# Given records
+++++

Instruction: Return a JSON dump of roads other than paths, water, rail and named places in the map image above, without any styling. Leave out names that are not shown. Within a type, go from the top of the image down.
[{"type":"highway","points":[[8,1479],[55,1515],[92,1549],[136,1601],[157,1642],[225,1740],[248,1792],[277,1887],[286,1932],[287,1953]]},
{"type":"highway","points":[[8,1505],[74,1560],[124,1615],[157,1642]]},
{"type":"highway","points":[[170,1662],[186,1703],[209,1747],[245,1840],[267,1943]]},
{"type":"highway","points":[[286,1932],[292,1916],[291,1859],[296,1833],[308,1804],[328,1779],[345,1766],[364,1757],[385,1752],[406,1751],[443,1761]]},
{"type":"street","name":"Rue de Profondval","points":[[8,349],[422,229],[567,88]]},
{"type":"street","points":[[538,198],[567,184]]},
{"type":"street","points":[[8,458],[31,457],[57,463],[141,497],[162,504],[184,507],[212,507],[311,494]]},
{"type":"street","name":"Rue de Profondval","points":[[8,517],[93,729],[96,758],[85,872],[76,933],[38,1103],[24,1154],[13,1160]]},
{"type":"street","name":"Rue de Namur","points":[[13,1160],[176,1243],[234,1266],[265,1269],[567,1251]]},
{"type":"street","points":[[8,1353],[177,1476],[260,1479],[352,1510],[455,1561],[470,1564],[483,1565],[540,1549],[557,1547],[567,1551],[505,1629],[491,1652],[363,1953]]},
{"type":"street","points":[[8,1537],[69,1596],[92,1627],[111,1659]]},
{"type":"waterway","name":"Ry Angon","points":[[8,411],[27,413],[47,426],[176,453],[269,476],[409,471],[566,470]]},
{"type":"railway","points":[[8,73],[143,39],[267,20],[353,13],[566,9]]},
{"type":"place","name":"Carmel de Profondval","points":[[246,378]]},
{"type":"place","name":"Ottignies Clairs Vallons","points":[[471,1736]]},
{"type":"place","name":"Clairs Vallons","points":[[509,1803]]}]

+++++

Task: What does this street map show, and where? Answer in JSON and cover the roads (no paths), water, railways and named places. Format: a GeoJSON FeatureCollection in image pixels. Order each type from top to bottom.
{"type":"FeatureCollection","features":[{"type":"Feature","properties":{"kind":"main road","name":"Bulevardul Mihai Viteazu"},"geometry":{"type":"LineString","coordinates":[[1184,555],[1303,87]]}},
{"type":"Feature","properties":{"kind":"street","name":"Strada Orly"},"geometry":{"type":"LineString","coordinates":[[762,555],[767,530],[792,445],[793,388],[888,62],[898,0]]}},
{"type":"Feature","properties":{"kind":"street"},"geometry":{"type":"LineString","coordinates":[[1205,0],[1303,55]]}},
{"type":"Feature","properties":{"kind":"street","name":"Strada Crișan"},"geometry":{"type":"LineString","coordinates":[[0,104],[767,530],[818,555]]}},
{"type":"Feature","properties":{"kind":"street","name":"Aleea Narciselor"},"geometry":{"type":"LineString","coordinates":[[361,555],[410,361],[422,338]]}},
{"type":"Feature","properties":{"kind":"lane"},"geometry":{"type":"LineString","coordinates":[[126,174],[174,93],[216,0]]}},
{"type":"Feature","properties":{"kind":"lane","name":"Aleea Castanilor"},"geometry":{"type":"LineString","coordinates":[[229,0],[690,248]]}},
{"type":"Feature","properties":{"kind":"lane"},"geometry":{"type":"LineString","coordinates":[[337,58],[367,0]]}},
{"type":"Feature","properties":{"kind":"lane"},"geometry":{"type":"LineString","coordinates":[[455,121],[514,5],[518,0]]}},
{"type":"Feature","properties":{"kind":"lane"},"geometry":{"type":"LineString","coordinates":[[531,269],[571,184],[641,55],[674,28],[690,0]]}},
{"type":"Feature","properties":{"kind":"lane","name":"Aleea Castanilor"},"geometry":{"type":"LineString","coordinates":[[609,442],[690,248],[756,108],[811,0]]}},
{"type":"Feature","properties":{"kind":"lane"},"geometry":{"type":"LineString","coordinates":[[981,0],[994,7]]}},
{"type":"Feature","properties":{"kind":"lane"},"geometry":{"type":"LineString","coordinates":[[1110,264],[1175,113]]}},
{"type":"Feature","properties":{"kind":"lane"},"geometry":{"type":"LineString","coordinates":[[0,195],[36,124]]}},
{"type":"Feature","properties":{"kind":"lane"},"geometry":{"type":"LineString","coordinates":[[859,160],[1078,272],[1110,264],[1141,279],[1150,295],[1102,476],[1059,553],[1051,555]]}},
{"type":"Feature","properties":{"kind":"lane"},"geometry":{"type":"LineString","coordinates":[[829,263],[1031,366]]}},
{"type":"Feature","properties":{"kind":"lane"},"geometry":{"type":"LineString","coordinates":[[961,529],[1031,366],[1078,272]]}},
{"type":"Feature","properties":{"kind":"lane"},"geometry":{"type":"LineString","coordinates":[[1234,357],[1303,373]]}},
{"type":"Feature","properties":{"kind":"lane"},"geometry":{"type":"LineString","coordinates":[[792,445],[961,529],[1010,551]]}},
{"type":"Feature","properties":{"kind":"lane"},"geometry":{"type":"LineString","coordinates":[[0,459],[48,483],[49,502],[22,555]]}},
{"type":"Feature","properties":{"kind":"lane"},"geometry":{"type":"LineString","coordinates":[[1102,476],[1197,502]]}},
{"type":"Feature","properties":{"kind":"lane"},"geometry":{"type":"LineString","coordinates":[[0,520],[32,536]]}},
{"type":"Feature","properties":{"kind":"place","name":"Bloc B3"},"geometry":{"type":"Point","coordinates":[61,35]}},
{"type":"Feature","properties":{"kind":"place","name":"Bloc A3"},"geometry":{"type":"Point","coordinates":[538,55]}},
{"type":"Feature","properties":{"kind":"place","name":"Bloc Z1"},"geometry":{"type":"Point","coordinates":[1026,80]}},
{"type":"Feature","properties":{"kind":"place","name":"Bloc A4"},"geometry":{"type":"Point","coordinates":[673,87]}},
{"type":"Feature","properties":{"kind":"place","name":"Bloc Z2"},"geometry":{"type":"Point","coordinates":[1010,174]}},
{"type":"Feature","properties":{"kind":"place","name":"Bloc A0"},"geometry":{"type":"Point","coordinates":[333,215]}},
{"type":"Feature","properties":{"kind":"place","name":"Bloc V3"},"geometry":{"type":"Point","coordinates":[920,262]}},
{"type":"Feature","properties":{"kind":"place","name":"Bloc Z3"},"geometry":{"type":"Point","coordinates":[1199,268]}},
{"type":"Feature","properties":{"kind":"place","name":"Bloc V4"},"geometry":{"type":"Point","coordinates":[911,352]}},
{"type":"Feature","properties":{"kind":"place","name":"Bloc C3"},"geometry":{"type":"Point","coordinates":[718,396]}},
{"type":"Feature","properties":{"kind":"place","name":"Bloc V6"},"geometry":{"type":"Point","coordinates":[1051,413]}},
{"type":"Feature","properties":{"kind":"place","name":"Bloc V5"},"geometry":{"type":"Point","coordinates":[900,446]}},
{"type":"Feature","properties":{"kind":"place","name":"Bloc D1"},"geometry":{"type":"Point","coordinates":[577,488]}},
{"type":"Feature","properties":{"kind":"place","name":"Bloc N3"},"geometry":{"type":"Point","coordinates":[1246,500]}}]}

+++++

# Exercise goal
For every line above that holds the word "FeatureCollection", report the whole line.

# Output below
Task: What does this street map show, and where? Answer in JSON and cover the roads (no paths), water, railways and named places. Format: a GeoJSON FeatureCollection in image pixels. Order each type from top to bottom.
{"type":"FeatureCollection","features":[{"type":"Feature","properties":{"kind":"main road","name":"Bulevardul Mihai Viteazu"},"geometry":{"type":"LineString","coordinates":[[1184,555],[1303,87]]}},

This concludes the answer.